İktidarın kendi iktidarını sürdürmesi ve 16 yıldır yediği her haltın ortaya çıkmasını engellemek için ihtiyaç duyduğu her alanı ve sosyal çevreyi kullanacaktır. En son seçim yasası bu ihtiyacı açığa çıkaran en son örnektir.
Merak edilen konulardan bir tanesi ve en önemlisi AKP ve MHP yakınlaşması…
****
Benim gördüğüm resimde, Erdoğan MHP liderini öyle bir yerinden yakaladı ki, kıpırdayacak hali kalmadı. 15 Temmuz hain darbe girişimi sonrası ortaya çıkan devletin beka sorunu için bir aradayız açıklaması çok gülünç. Ve inandırıcı hiçbir temeli yok.
15 Temmuz deyince aklıma ilk gelen maalesef FETÖ oluyor.
Çünkü “muhterem hoca efendi dön gel bitisin bu hasret” diyenler bir anda FETÖ demeye başladılar.
Ve FETÖ ile mücadele edeceğiz diyerek OHAL ilan ettiler.
Aldıkları OHAL yetkisiyle yemedikleri halt kalmadı.
FETÖ ile ciddi mücadele edildiğine inanmayanlardanım.
Çünkü, ortalıkta pazarlıklar sürerken mücadeleden söz etmek ne kadar inandırıcı olur ki…
İktidar partisinin gazeteci milletvekili FETÖ’cü işadamlarının milyon dolarlar ödeyerek tahliye edildiklerini söylüyor.
Bir garip dava ise yine FETÖ davasından bir davadır.
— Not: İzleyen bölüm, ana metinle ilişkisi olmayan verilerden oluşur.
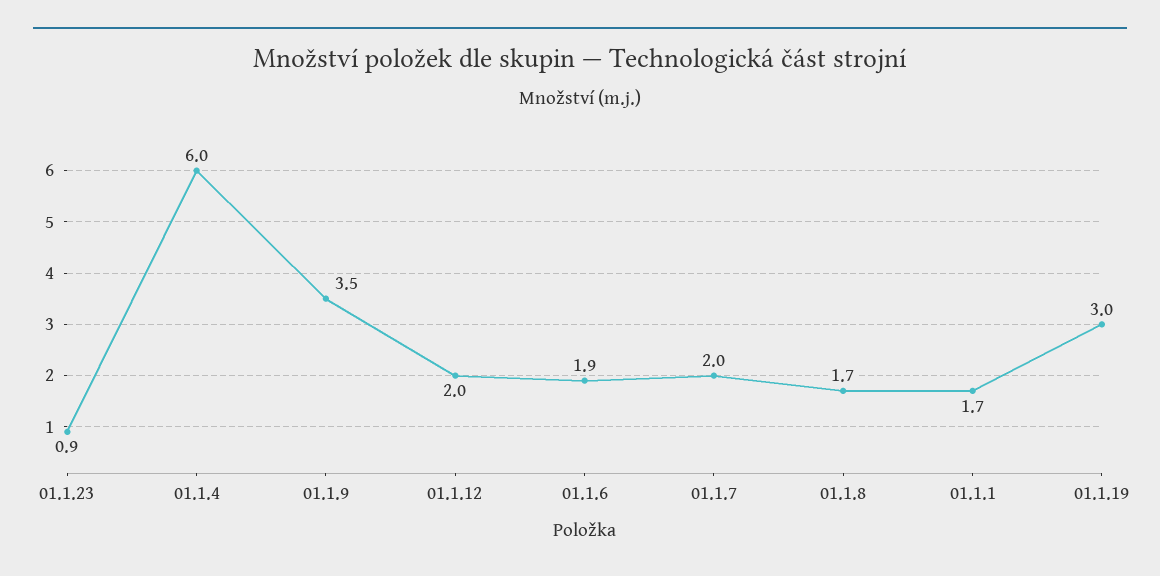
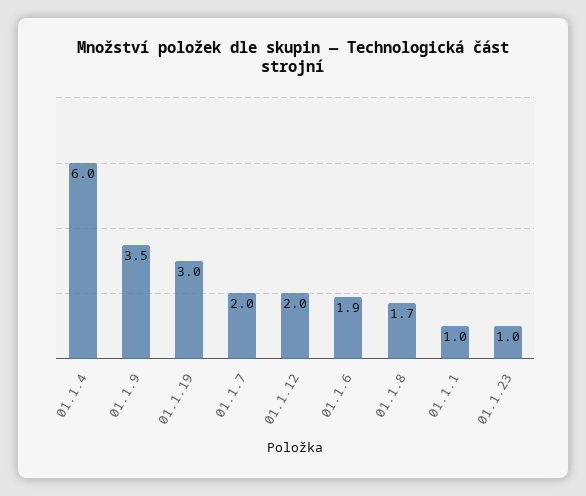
  {
-   "01.1.23": 0.9,
+   "01.1.23": 1,
    "01.1.4": 6,
    "01.1.9": 3.5,
    "01.1.12": 2,
    "01.1.6": 1.9,
    "01.1.7": 2,
    "01.1.8": 1.7,
-   "01.1.1": 1.7,
+   "01.1.1": 1,
    "01.1.19": 3
  }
Gazeteciler için 3’er kez ağırlaştırılmış müebbet hapis istenirken, icranın başında bulunan İstanbul valisi Hüseyin Avni Mutlu ve İstanbul Emniyet Müdürü Hüseyin Çapkın’a verilen cezalar, bu davanın FETÖ davası olmadığını göstermektedir.
Eğer bu davalar FETÖ davası ise cezaların bir alt limiti olmalıdır. Ve bu alt limit müebbet hapistir.